Mr. Bhowmick, learned advocate appearing in support of the appeal submitted that the appeal preferred by the Revenue was dismissed by the Tribunal merely because the income in the past had been treated to have arisen out of investment rather than A business income. Mr. Murarka, learned advocate appearing for the assessee submitted that one of the reasons assigned by the Tribunal is that the income had earlier been treated to have arisen out of investments but the other reason given by the Tribunal is that the assessee has always maintained a distinction in its books of accounts between 5 M/s. Jet Age Securities Pvt. Ltd the investments and stock in trade and has, therefore, led appropriate evidence to show which part of the income arose out of investments and which part of the income arose out of the business. He drew our attention to the judgment in the case of Commissioner of Income Tax, Calcutta Vs. Associated Industrial Development Pvt. Ltd. reported in 82 ITR 586 wherein the Apex Court held as follows:
" Whether a particular holding of shares is by way of investment or forms part of the stock-in-trade is a matter which is within the knowledge of the assessee who holds the shares and it should, in normal circumstances, be in a position to produce evidence from its records as to whether it has maintained any distinction between those shares which are its stock-in- trade and those which are held by way of investment".
Mr. Murarka submitted that the assessee has duly discharged his burden by proving that it has always maintained a distinction between the investment and the stock-in-trade. The Revenue was not in a position to find any fault with the evidence adduced by the assessee. He submitted that the Tribunal in the circumstances had no option, but to dismiss the appeal.”
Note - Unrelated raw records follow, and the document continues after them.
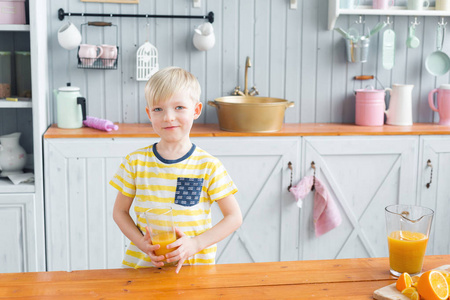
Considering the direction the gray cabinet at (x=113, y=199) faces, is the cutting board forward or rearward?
forward

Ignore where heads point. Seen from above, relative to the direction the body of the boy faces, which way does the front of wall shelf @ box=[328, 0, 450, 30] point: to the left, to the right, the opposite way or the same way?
the same way

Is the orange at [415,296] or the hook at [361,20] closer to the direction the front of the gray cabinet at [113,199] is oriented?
the orange

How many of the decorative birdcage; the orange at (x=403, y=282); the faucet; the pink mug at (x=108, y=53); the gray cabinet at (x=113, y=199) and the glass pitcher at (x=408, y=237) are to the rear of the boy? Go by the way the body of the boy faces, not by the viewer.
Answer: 4

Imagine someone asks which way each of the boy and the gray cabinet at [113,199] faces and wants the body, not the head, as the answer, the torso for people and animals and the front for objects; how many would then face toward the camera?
2

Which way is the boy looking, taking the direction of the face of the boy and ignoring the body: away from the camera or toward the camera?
toward the camera

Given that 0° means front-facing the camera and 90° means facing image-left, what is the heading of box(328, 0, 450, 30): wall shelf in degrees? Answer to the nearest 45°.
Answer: approximately 0°

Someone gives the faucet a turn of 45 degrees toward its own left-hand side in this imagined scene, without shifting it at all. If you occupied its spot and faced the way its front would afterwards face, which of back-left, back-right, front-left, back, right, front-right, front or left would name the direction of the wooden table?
front-right

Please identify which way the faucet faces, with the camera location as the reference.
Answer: facing the viewer

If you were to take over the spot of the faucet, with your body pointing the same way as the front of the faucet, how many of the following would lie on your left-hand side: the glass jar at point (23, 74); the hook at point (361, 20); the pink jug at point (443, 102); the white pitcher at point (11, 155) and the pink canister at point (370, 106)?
3

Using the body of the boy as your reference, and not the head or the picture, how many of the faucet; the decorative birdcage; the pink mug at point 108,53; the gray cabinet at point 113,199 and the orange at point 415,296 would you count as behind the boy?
4

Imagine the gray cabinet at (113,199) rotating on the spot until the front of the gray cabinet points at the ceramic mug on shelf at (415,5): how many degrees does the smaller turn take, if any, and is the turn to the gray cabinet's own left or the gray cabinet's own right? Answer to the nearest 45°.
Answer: approximately 90° to the gray cabinet's own left

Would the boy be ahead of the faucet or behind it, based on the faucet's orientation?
ahead

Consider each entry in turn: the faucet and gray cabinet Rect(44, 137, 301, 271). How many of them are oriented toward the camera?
2
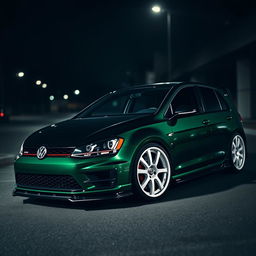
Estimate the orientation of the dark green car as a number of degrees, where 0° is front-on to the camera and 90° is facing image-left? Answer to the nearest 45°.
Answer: approximately 45°
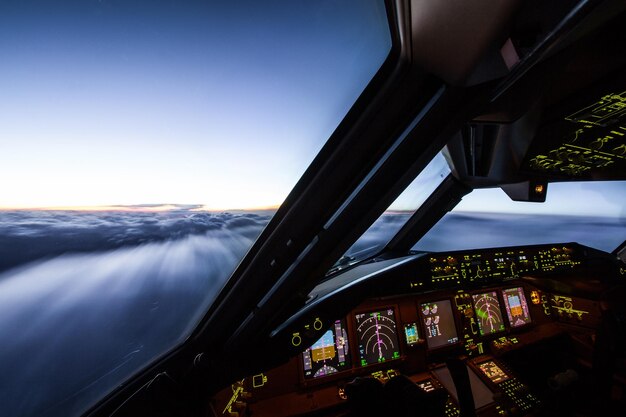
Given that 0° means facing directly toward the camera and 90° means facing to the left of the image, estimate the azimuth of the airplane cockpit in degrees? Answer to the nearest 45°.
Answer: approximately 135°
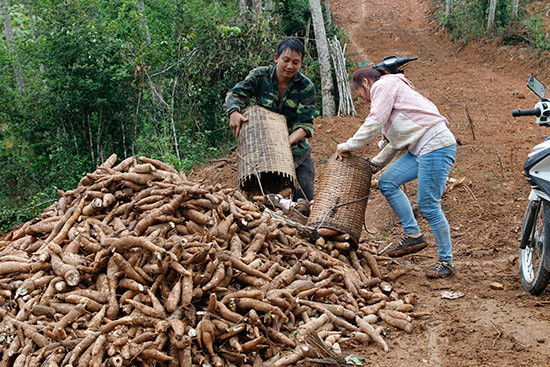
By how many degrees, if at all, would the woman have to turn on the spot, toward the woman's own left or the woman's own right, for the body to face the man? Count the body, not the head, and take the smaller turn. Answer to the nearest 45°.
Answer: approximately 45° to the woman's own right

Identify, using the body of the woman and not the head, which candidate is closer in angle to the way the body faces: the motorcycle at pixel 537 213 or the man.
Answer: the man

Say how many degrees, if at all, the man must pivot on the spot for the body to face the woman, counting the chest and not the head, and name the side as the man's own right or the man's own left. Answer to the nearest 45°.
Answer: approximately 45° to the man's own left

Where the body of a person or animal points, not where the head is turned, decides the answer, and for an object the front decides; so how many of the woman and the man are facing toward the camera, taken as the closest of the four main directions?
1

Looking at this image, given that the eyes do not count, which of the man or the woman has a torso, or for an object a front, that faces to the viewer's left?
the woman

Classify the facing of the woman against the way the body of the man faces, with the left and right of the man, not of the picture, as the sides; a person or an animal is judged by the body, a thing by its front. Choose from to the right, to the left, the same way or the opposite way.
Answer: to the right

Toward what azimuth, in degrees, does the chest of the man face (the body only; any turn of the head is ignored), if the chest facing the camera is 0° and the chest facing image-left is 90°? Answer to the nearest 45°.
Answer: approximately 0°

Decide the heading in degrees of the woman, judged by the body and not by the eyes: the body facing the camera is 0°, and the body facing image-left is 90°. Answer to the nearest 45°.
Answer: approximately 90°
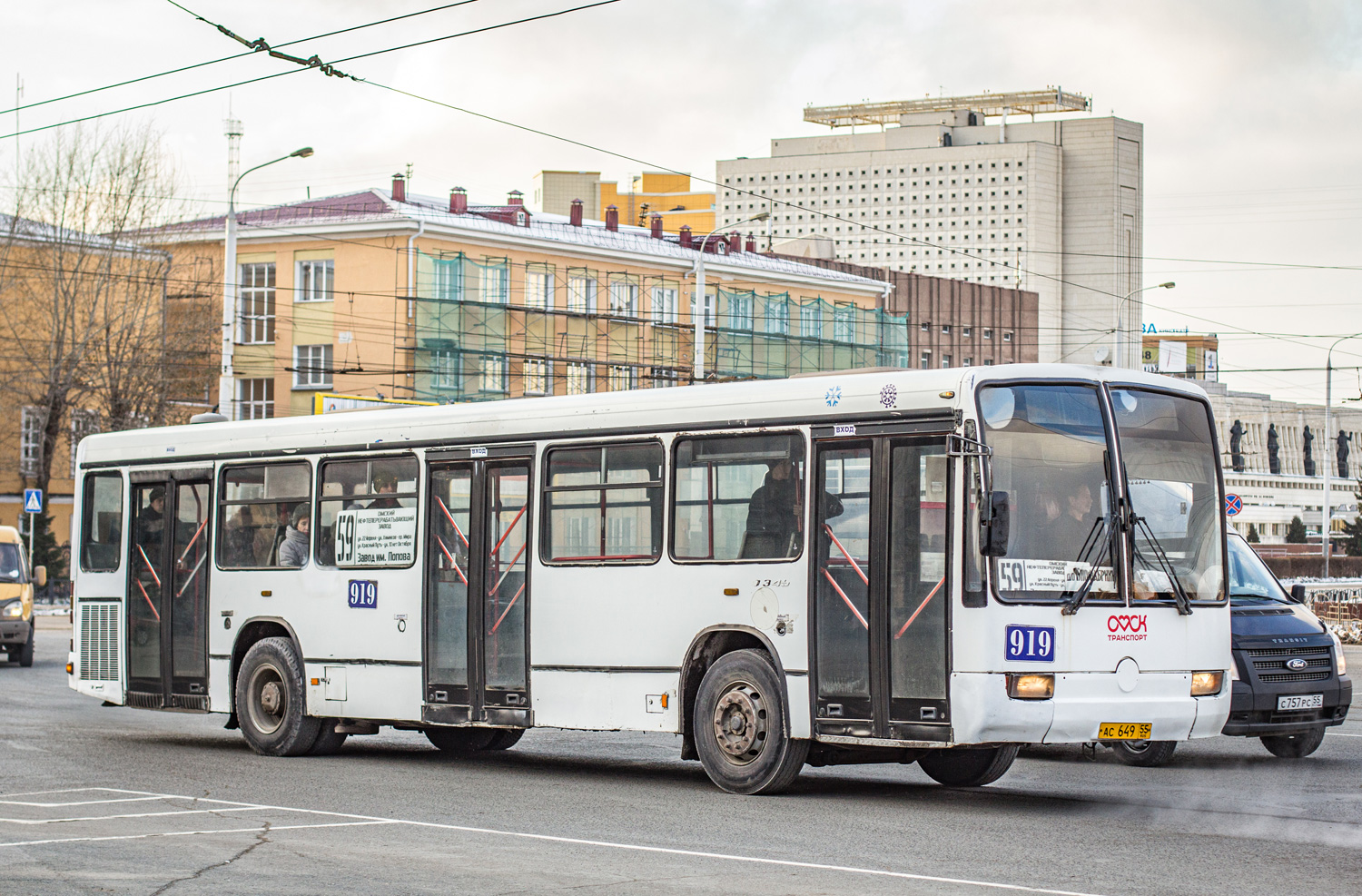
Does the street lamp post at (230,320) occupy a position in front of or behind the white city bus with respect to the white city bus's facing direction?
behind

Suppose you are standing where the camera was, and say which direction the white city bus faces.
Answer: facing the viewer and to the right of the viewer
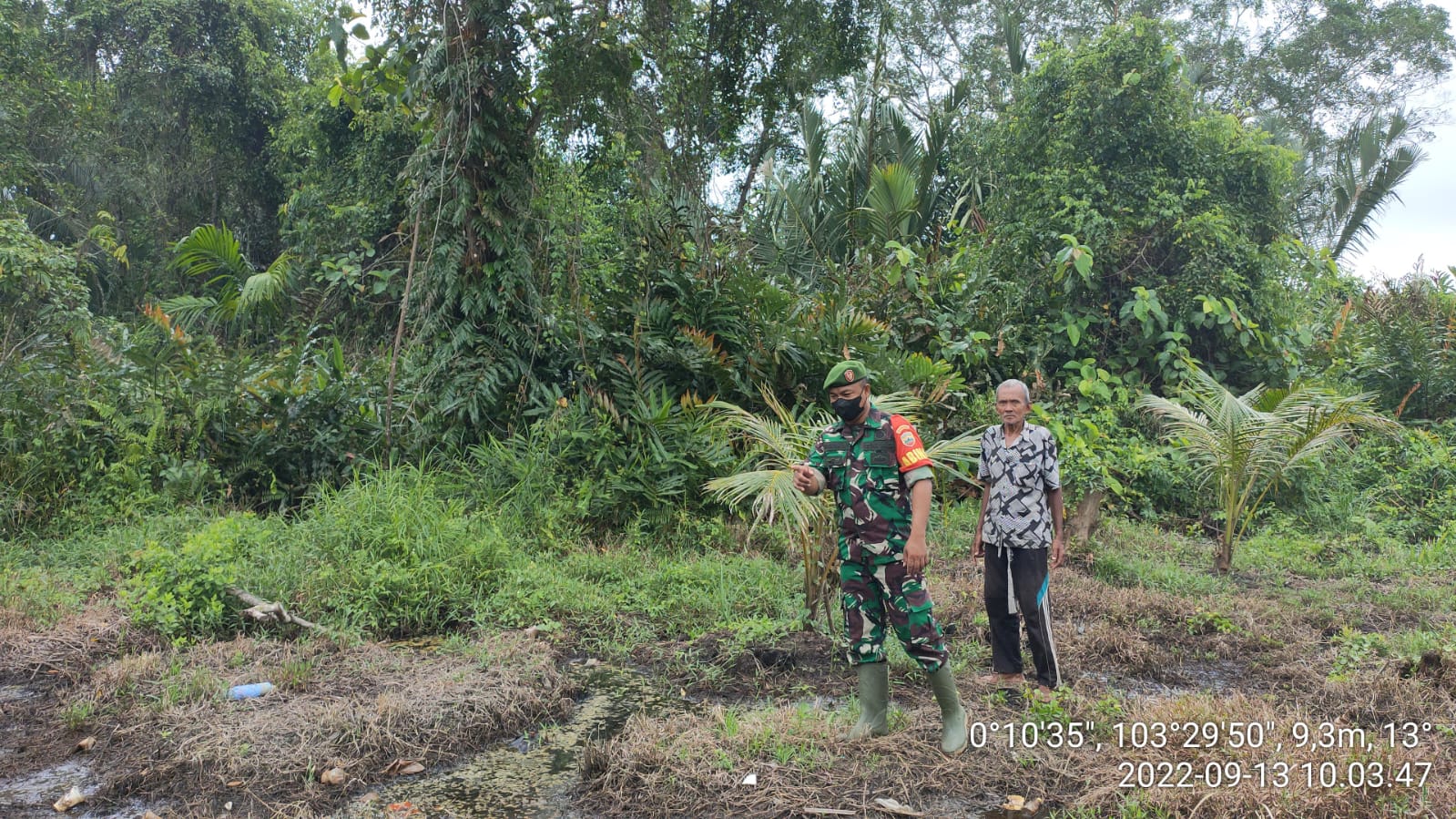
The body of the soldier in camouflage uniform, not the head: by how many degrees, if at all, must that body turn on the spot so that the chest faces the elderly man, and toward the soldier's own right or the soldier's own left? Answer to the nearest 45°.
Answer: approximately 180°

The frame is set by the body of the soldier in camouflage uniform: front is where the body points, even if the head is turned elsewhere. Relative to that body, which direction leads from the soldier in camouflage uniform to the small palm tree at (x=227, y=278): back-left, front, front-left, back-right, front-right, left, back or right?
right

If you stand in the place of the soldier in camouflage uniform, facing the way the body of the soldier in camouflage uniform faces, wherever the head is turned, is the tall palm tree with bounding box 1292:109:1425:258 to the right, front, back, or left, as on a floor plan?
back

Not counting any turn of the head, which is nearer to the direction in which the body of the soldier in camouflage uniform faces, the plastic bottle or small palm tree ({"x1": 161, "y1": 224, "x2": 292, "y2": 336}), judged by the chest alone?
the plastic bottle

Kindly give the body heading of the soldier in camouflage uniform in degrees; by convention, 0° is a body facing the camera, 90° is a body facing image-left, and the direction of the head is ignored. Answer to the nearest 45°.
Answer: approximately 45°

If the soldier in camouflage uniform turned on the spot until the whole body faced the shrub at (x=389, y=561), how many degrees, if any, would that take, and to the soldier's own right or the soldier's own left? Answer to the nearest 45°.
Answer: approximately 90° to the soldier's own right

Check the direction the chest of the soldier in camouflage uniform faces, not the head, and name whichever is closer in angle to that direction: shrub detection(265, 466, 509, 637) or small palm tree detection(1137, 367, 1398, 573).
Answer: the shrub

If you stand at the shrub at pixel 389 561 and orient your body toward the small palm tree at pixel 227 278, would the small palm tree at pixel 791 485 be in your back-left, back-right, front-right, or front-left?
back-right

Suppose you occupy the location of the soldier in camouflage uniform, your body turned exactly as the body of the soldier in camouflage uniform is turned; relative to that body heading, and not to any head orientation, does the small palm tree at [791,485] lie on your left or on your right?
on your right

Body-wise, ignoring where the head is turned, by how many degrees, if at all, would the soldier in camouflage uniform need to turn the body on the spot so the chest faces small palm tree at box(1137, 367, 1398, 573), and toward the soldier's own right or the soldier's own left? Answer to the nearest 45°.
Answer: approximately 180°
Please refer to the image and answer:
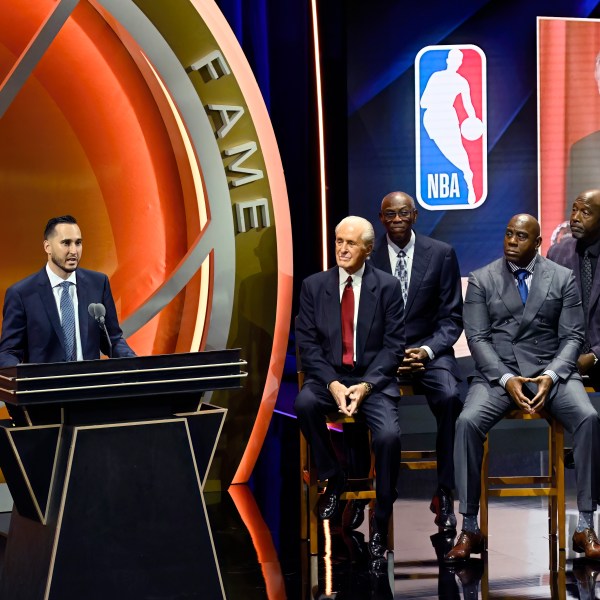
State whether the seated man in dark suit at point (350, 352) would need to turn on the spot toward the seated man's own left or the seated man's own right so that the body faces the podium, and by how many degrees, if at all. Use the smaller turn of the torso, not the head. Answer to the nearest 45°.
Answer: approximately 45° to the seated man's own right

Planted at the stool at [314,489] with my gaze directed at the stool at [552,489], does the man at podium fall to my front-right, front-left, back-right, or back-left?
back-right

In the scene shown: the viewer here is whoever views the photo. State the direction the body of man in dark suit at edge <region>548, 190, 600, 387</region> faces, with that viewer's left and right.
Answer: facing the viewer and to the left of the viewer

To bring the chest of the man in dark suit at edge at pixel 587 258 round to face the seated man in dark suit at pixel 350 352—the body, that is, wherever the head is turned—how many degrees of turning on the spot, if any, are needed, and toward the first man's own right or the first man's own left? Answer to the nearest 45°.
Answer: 0° — they already face them

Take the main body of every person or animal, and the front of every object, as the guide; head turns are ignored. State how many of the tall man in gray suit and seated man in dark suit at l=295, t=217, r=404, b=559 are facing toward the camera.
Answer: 2

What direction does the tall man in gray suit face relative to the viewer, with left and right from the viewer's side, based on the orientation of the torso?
facing the viewer

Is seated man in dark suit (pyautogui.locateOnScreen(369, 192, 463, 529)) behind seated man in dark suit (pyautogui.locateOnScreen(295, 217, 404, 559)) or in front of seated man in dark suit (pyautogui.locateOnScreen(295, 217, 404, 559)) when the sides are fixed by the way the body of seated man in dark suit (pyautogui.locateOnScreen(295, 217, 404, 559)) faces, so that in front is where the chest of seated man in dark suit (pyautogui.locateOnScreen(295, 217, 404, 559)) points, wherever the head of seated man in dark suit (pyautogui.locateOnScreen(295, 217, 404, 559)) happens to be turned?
behind

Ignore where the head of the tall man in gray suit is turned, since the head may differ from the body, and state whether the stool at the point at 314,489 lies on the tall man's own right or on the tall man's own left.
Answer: on the tall man's own right

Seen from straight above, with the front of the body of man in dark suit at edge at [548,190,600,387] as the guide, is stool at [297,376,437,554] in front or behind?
in front

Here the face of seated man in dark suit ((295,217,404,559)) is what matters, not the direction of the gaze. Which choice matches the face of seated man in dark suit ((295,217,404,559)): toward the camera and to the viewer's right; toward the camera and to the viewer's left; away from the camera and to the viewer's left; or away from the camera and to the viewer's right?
toward the camera and to the viewer's left

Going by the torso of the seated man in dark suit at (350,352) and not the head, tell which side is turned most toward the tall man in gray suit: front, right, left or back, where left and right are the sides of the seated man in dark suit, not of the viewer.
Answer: left

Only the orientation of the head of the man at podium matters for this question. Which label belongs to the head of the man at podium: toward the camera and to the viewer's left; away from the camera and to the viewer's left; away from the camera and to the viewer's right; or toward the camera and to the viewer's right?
toward the camera and to the viewer's right
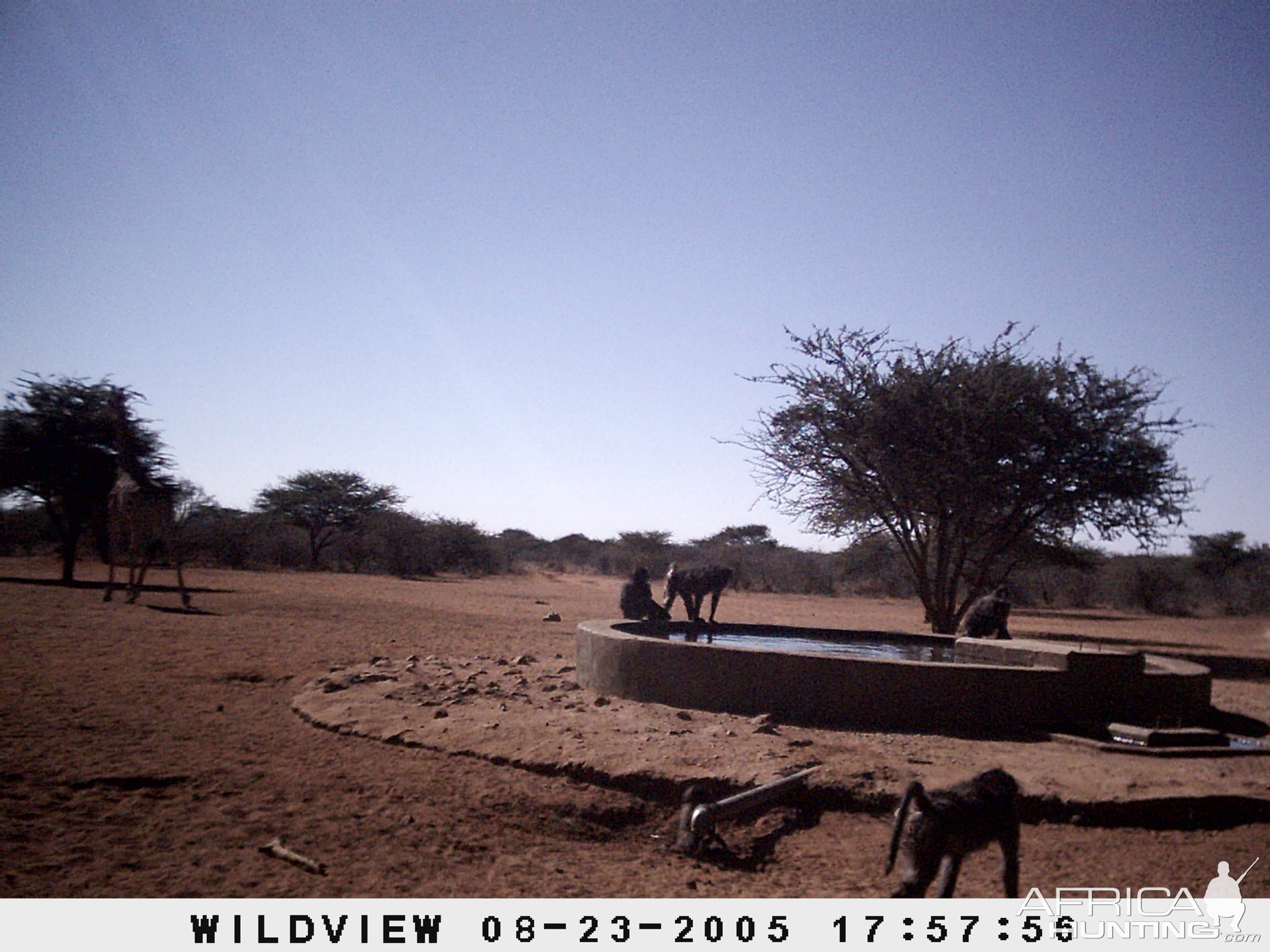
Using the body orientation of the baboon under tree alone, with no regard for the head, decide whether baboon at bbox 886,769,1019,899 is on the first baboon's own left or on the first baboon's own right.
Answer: on the first baboon's own right

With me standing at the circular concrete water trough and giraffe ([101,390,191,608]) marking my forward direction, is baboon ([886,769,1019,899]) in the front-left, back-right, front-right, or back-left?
back-left

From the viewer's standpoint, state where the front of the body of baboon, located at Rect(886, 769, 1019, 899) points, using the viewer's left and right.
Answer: facing away from the viewer and to the right of the viewer
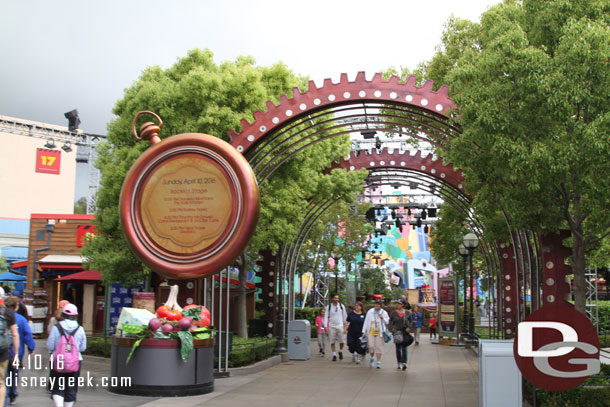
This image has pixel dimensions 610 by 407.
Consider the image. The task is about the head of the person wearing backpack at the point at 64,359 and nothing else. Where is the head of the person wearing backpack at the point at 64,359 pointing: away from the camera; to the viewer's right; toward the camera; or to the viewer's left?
away from the camera

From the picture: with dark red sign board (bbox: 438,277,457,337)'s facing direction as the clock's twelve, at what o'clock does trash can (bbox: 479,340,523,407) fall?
The trash can is roughly at 12 o'clock from the dark red sign board.

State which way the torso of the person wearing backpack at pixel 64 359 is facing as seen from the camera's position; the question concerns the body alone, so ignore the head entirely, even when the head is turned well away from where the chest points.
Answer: away from the camera

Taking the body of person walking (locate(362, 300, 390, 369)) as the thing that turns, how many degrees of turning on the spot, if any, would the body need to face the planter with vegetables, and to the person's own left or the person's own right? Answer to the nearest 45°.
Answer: approximately 45° to the person's own right

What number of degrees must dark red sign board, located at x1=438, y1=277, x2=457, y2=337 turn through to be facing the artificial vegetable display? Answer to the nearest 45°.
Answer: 0° — it already faces it

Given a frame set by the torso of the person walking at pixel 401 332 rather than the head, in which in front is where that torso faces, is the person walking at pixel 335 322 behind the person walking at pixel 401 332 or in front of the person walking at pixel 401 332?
behind

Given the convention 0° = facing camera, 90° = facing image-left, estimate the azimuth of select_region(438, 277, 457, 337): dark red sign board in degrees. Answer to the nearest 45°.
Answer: approximately 0°

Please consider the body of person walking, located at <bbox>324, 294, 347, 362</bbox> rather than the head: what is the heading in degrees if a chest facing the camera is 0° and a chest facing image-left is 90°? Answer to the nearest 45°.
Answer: approximately 0°

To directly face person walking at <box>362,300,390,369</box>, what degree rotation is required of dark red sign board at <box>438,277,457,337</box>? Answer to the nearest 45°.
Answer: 0° — it already faces them

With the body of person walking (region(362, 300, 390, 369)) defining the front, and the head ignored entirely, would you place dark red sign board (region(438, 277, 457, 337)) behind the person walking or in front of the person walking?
behind

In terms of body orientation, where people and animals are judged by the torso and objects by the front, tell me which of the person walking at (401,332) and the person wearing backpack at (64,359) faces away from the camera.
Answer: the person wearing backpack
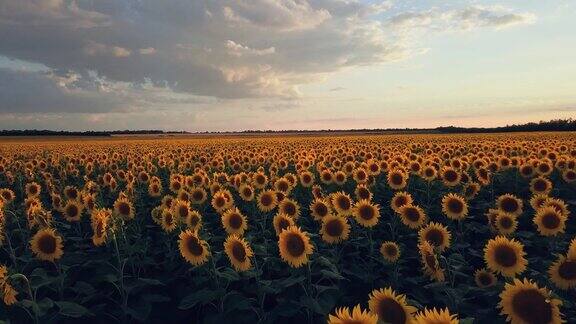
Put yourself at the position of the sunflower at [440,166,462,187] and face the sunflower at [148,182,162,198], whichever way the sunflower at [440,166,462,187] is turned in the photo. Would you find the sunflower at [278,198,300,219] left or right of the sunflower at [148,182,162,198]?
left

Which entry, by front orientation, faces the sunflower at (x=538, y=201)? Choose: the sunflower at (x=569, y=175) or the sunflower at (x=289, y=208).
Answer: the sunflower at (x=569, y=175)

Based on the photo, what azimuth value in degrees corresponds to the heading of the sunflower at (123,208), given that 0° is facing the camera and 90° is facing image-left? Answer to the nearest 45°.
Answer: approximately 0°

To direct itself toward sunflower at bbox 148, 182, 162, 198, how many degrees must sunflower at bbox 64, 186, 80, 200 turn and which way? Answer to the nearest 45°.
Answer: approximately 135° to its left

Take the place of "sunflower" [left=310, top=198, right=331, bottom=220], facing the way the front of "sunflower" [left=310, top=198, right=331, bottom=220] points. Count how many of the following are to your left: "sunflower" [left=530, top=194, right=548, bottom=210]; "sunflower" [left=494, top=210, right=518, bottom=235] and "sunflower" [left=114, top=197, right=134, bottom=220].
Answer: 2

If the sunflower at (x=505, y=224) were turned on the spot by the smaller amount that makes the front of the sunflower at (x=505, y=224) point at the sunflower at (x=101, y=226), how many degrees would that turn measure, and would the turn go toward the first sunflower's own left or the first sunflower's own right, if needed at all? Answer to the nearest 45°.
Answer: approximately 45° to the first sunflower's own right

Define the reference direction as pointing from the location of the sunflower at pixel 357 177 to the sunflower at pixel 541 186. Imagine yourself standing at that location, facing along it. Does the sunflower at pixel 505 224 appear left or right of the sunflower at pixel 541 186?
right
Further, we may refer to the finding of the Tribunal in assessee’s on case for the A.Y 2006-07 and relevant portion at para no. 8, which is reproduced herein below:-
“8. After hearing the rival submissions and on careful perusal of the materials available on record, keeping in view of the fact that the assessee has shown the shares as well as the units of the mutual fund as investments since from the inception and further declared the income from sale of such shares either long- term capital gains or short-term capital gains depending upon the period of holding, we find no justification on the part of the AO to treat the short-term capital gains arising to the assessee as business income, though the said shares of units of the mutual funds are shown by the assessee as investment. Therefore, we find no infirmity in the orders of the Ld. CIT(A) in directing the AO to treat the short-term capital gains instead of business income. “ 9. In view of our above discussion and the findings of the Hon’ble High Court in the case of supra and the Tribunal in assessee’s own case for the A.Y 2006-07, we find that the CIT-A was justified in treating the net profit on purchase and sale of shares as short term capital gain. Therefore, the ground raised by the revenue on this issue is dismissed.